### The problem
Print every line of the data below word for word, but leave out the pictures.

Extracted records
* * * * * * * * *

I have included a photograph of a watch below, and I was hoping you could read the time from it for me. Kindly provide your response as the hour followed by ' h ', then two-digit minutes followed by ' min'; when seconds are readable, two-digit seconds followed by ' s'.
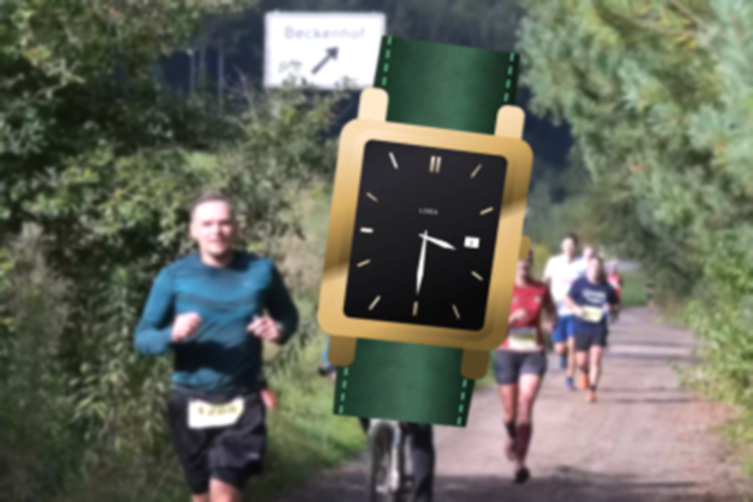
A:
3 h 30 min
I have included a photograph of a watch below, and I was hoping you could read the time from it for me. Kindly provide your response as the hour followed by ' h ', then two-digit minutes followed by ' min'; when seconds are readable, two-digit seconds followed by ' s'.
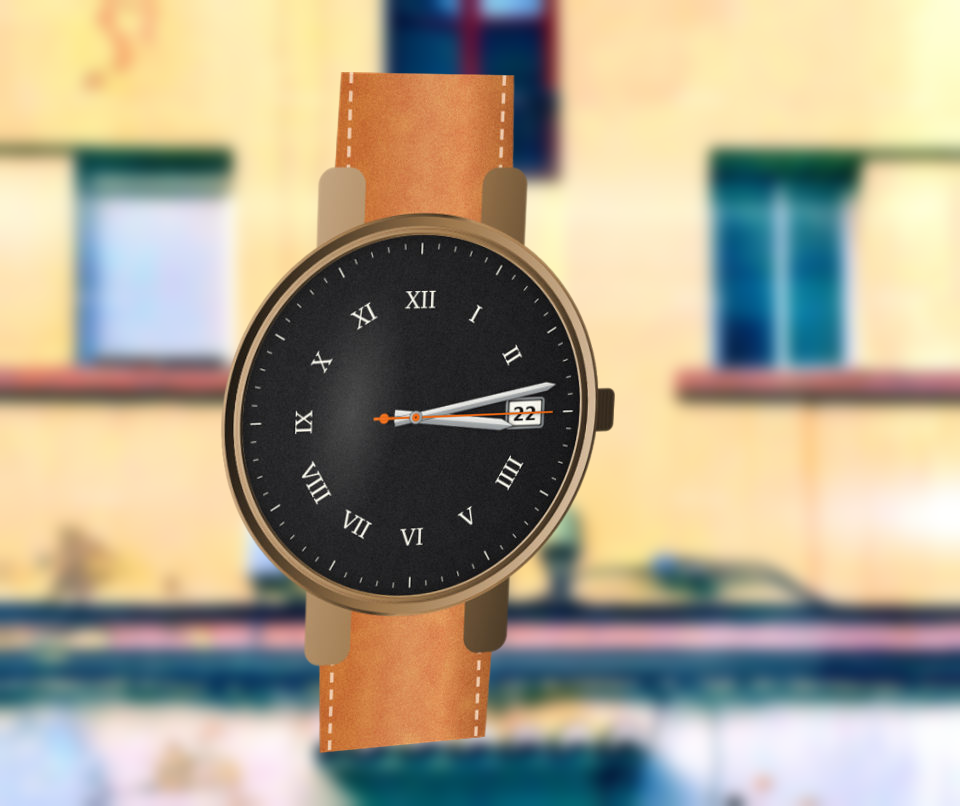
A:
3 h 13 min 15 s
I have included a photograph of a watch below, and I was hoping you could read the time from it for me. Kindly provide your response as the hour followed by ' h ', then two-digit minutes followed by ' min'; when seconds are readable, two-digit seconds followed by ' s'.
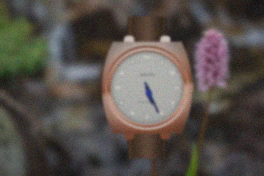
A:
5 h 26 min
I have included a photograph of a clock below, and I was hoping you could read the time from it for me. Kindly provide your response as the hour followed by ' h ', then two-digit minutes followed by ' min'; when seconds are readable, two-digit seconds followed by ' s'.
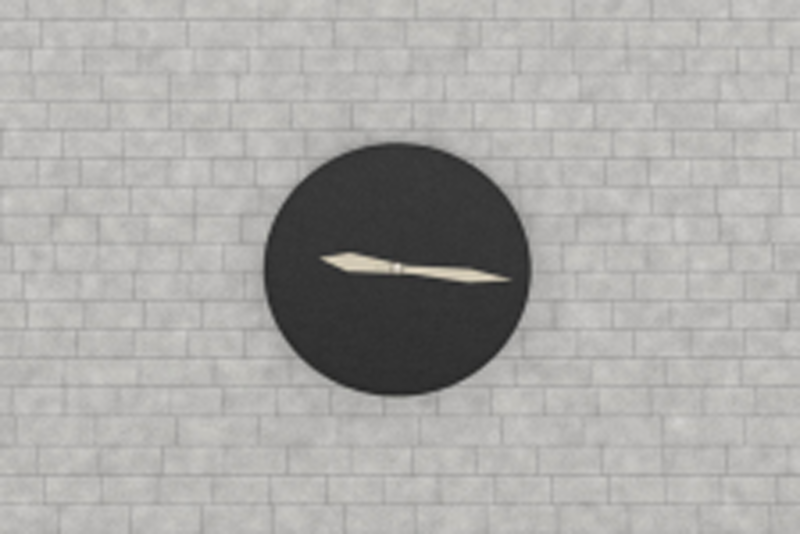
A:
9 h 16 min
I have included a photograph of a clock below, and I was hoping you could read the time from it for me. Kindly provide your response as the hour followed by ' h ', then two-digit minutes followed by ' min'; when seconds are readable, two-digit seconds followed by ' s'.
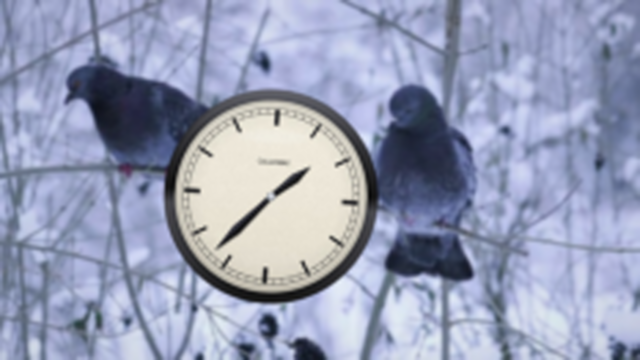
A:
1 h 37 min
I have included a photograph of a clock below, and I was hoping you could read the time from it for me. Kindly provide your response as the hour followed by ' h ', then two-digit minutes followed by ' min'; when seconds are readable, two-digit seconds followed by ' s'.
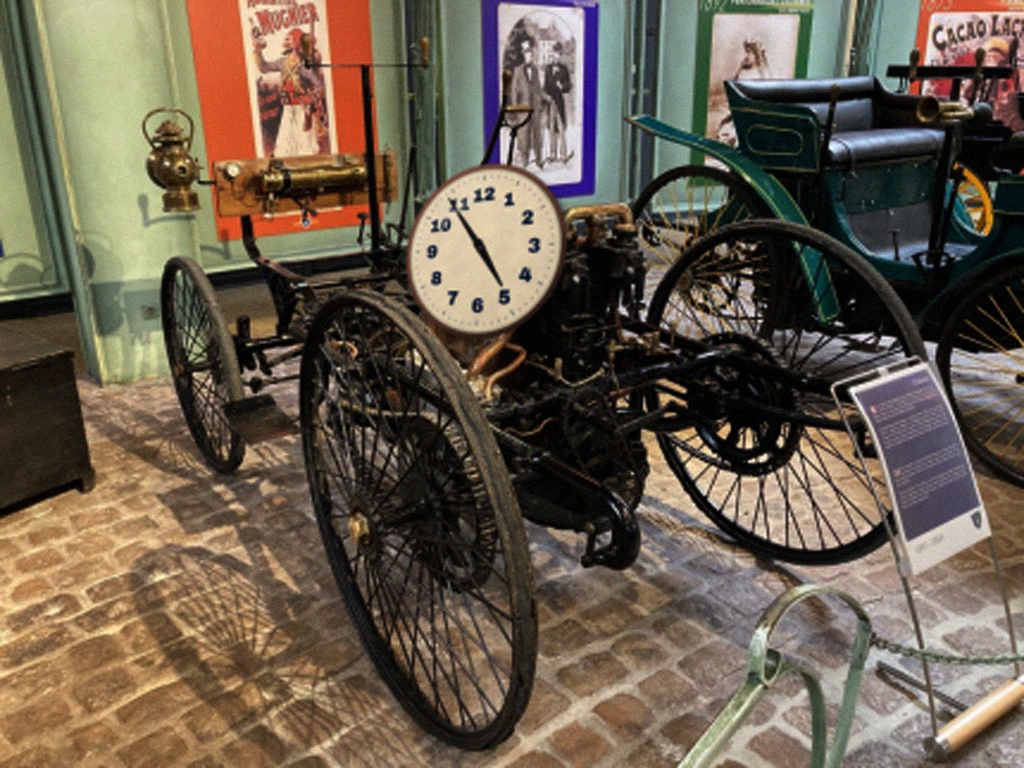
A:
4 h 54 min
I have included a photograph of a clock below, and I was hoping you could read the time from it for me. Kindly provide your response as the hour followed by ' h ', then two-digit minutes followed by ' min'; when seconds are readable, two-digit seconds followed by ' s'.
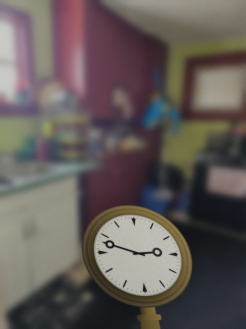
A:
2 h 48 min
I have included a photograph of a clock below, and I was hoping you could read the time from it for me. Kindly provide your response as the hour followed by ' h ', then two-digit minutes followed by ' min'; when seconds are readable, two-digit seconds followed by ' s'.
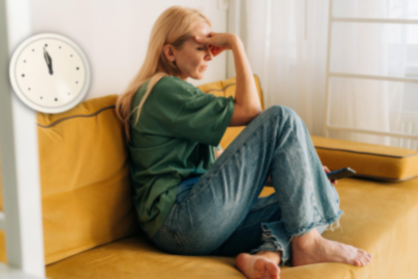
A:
11 h 59 min
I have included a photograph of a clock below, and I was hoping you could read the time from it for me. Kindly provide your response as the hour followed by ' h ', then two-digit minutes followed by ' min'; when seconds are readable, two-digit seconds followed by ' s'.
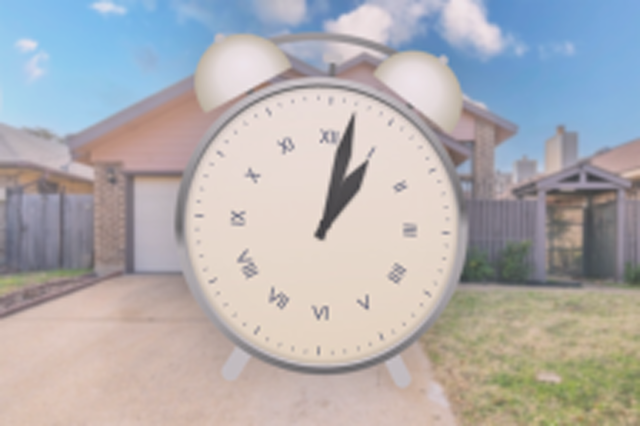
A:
1 h 02 min
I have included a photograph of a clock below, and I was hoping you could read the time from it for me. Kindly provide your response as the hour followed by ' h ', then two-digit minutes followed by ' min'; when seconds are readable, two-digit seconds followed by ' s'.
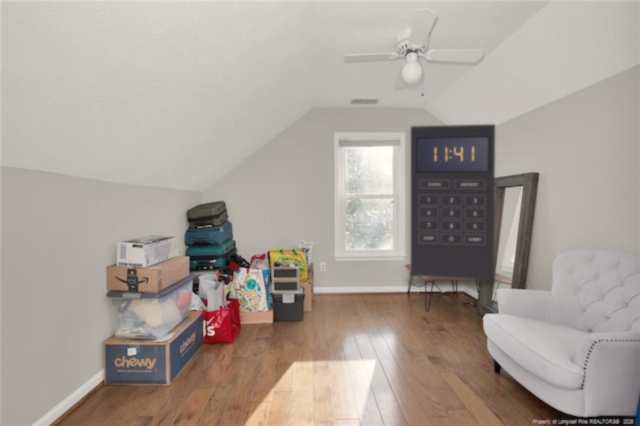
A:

* * * * * * * * *

### Solved exercise
I have included a photograph of a watch below, and I was hoping you could read the time from it for me. Kindly provide your response as the hour followed by ' h ', then two-digit minutes followed by ' min'; when seconds are readable, two-digit seconds followed by ' s'.
A:
3 h 30 min
I have included a photograph of a watch below, and I was hoping you could read the time from it for me. Kindly provide your response as the hour followed by ' h ', then two-digit minutes followed by ' min'; when seconds are readable, two-digit seconds followed by ' s'.
A:
3 h 13 min 15 s
I have included a photograph of a watch below, and I was hoping you could read the time from it for me. Kindly provide your response as the hour followed by ' h ', then two-digit minutes followed by ' min'; when seconds are readable, two-digit seconds followed by ' s'.
A:
5 h 26 min
I have included a photograph of a clock below, and I was hoping you could read the time from it for me. Kindly provide your response as the hour followed by ' h ', then two-digit minutes followed by ' min'; when seconds are readable, two-digit seconds followed by ' s'.
A:
9 h 16 min
I have included a photograph of a clock below, and I was hoping you could read the time from it for me. Kindly provide your response as the hour followed by ' h ', then two-digit minutes followed by ' min'; when seconds are readable, two-digit seconds followed by ' s'.
A:
1 h 37 min
I have included a photograph of a clock below, and I was hoping you could read the time from it for me. Kindly provide your response as the hour followed by ' h ', then two-digit minutes followed by ' min'; when seconds are readable, two-digit seconds followed by ' s'.
A:
4 h 54 min
I have included a photograph of a clock below, and I was hoping you could read the time from it for me. Kindly provide your response as the hour followed by ' h ', then two-digit minutes followed by ' min'; when seconds are readable, two-digit seconds followed by ' s'.
A:
2 h 48 min
I have included a photograph of a clock below, and I was hoping you could read the time from it for me. Kindly provide your response as the hour followed by ' h ', then two-digit minutes followed by ' min'; when seconds are readable, two-digit seconds followed by ' s'.
A:
11 h 59 min
I have included a photograph of a clock below, and I was hoping you could read the time from it for me. Kindly provide your response as the hour followed by ' h ', then two-digit minutes followed by ' min'; when seconds are readable, two-digit seconds followed by ' s'.
A:
1 h 02 min
I have included a photograph of a clock below, and I was hoping you could read the time from it for me. Kindly provide your response as the hour followed by ' h ', then two-digit minutes followed by ' min'; when seconds are readable, two-digit seconds followed by ' s'.
A:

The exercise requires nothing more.